JAKARTA-Menteri Energi dan Sumber Daya Mineral (ESDM), Arifin Tasrif menargetkan lifting minyak Pemerintah dalam sepuluh tahun (2030) bisa mengembalikan produksinya menjadi 1 juta barel per hari.
“Untuk itu memang kita harus melakukan banyak langkah untuk bisa meningkatkan produksi antara lain. Kita mempertahankan tingkat produksi lapangan-lapangan yang ada, kemudian juga bisa melakukan program reserve to the production,” kata Menteri ESDM usai mengikuti Rapat di Kantor Presiden, Provinsi DKI Jakarta, Rabu (4/3).

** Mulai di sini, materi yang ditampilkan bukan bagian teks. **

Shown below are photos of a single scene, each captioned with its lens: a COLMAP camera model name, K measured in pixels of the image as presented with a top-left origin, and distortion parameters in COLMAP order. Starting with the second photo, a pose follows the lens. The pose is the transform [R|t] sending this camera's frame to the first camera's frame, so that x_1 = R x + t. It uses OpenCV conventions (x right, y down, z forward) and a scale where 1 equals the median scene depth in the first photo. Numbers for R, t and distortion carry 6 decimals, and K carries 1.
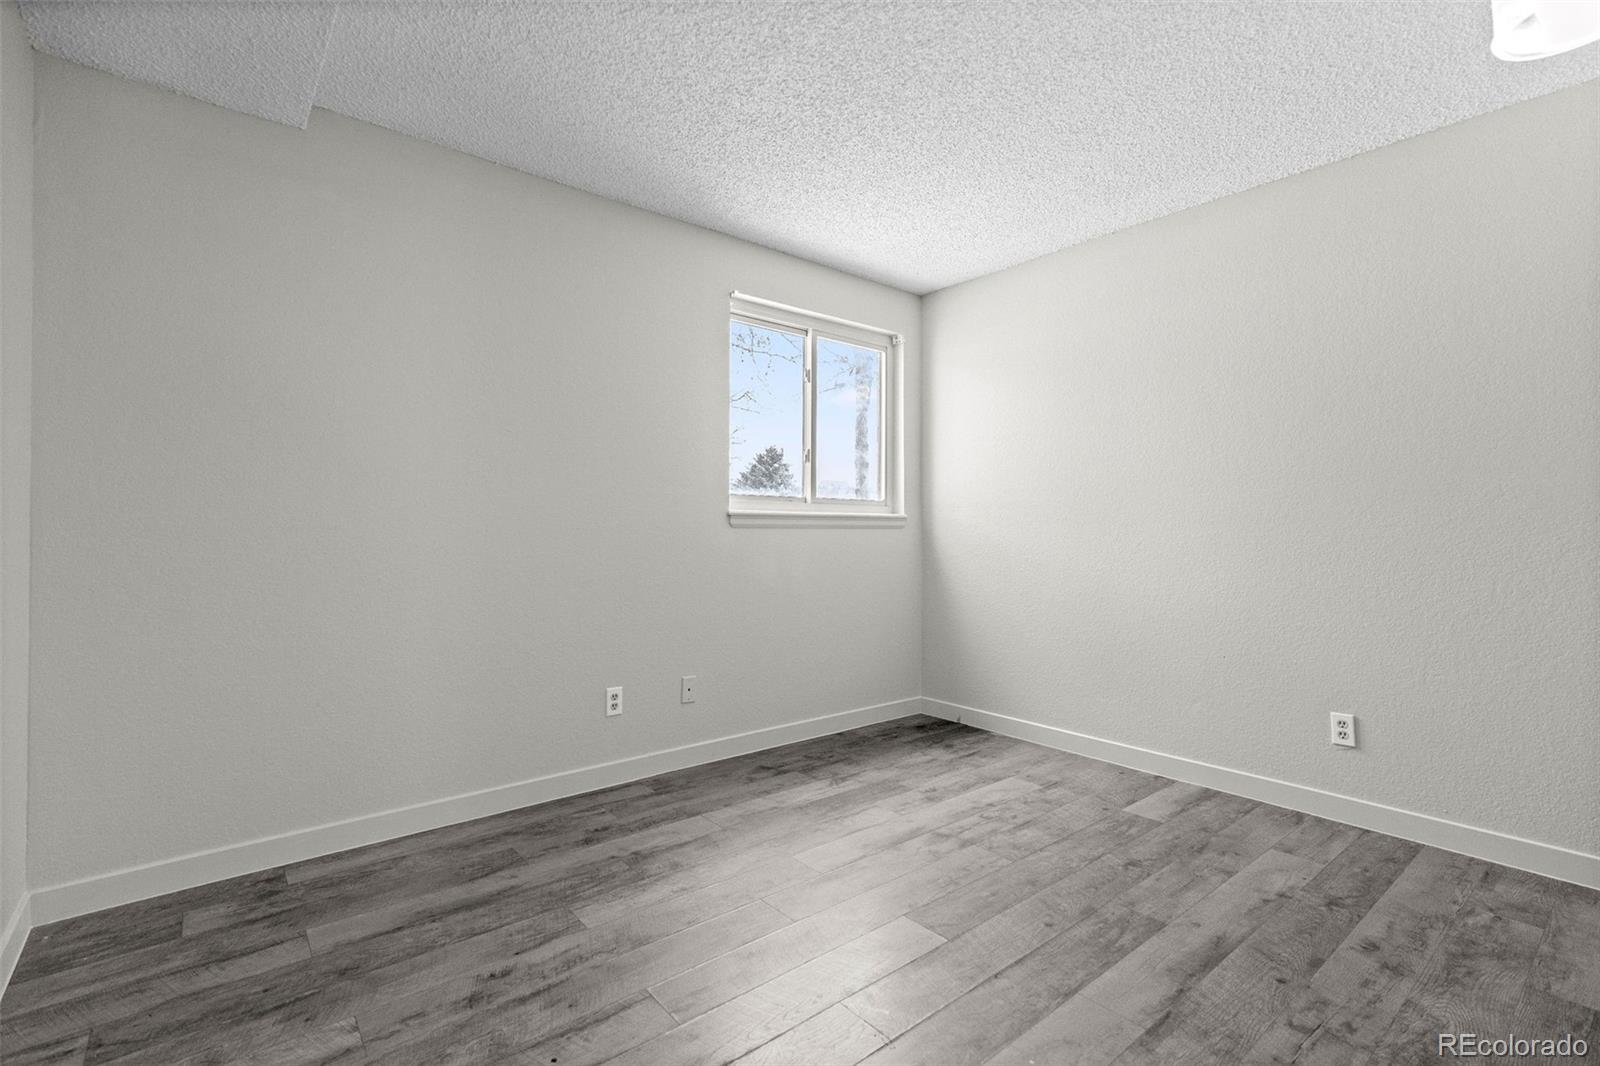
lens RADIAL K [[739.4, 0, 791.4], [0, 739.4, 533.8], [0, 0, 1]] dist [0.012801, -0.001303]
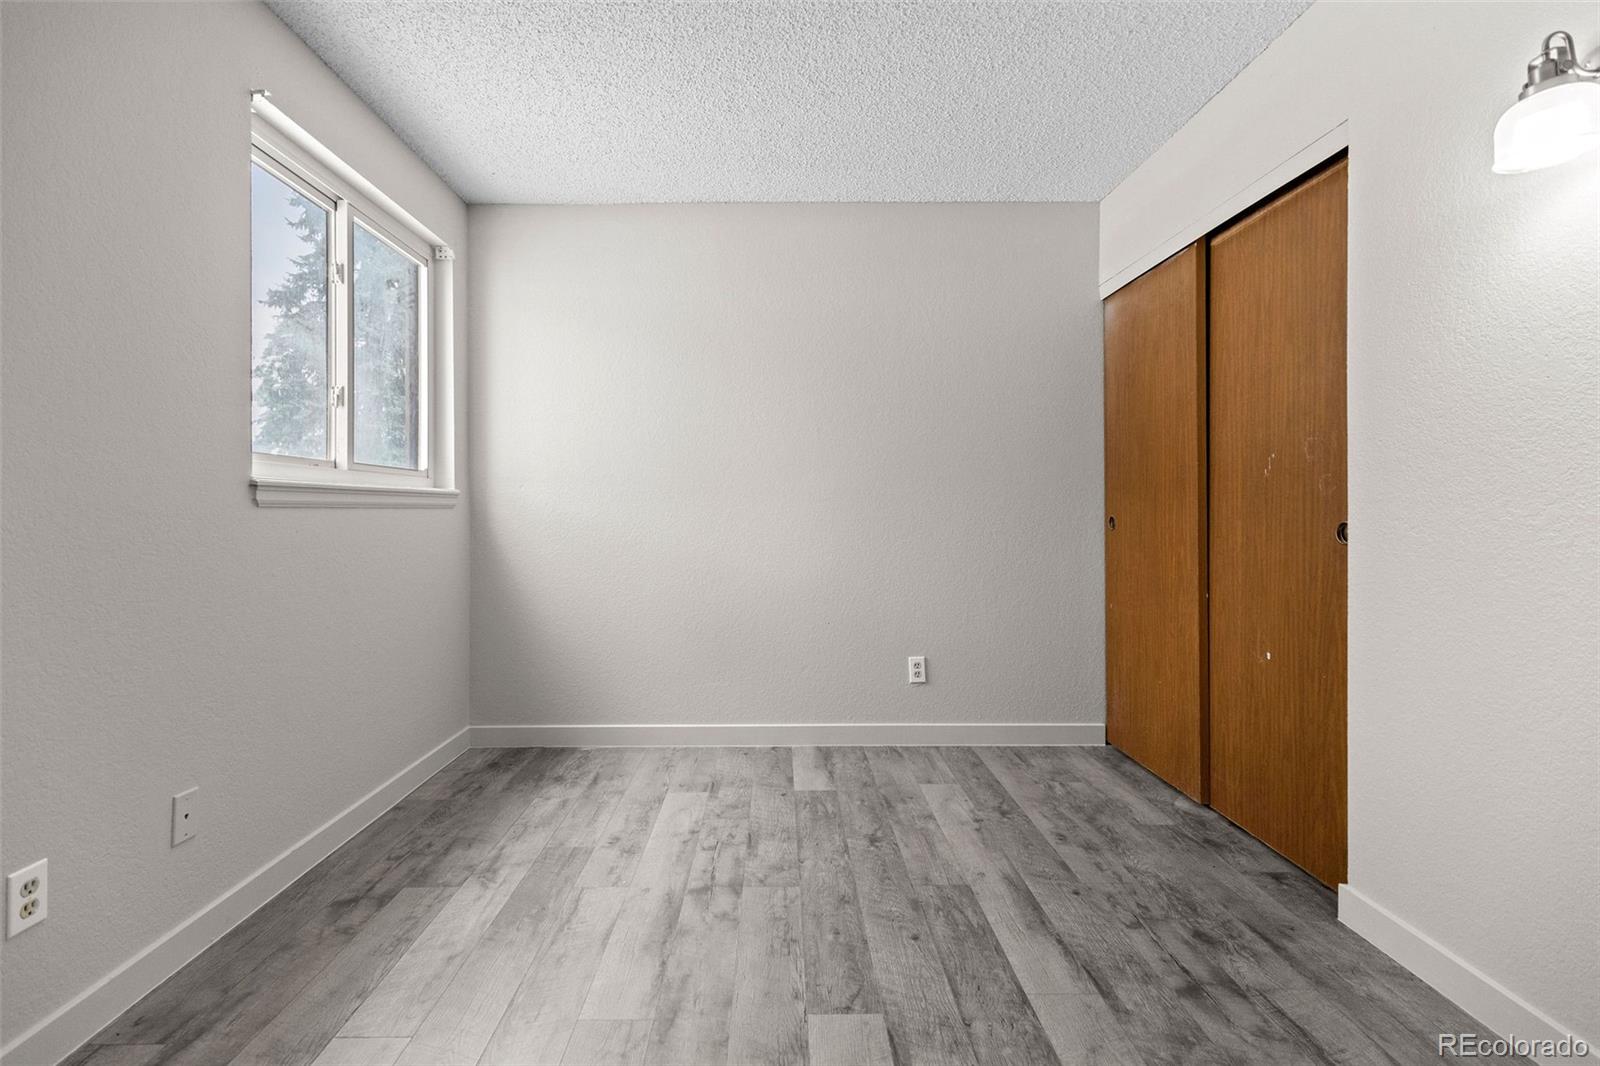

Menurutnya, sumber yang terdeteksi potensi jumlahnya bisa segera berproduksi. Untuk eksplorasi dari lapangan-lapangan yang baru, yang masih, yang sudah dideteksi, bisa cepat berproduksi. Dan ini bisa dilakukan dalam jangka waktu 10 tahun targetnya.
“Kita juga masih memiliki 13 ribu bekas lobang pengeboran yang sudah ditinggal. Nah ini juga kalau kita melakukan program rehabilitasi, kita masih bisa berharap ini juga bisa menghasilkan tambahan produksi minyak tetapi 13 ribu ini kan jumlahnya banyak,” ujar Menteri ESDM.
Arifin menyampaikan perlu memobilisasi banyak tenaga ahli, peralatan dan sebagainya, agar bisa mengoptimalkan produksi minyak. Potensi eksplorasi kalau di daerah yang sekarang, yang banyak minyaknya, seperti di Rokan ada 10 lokasi potensial, jumlah lokasinya 128 yang harus dioptimalkan.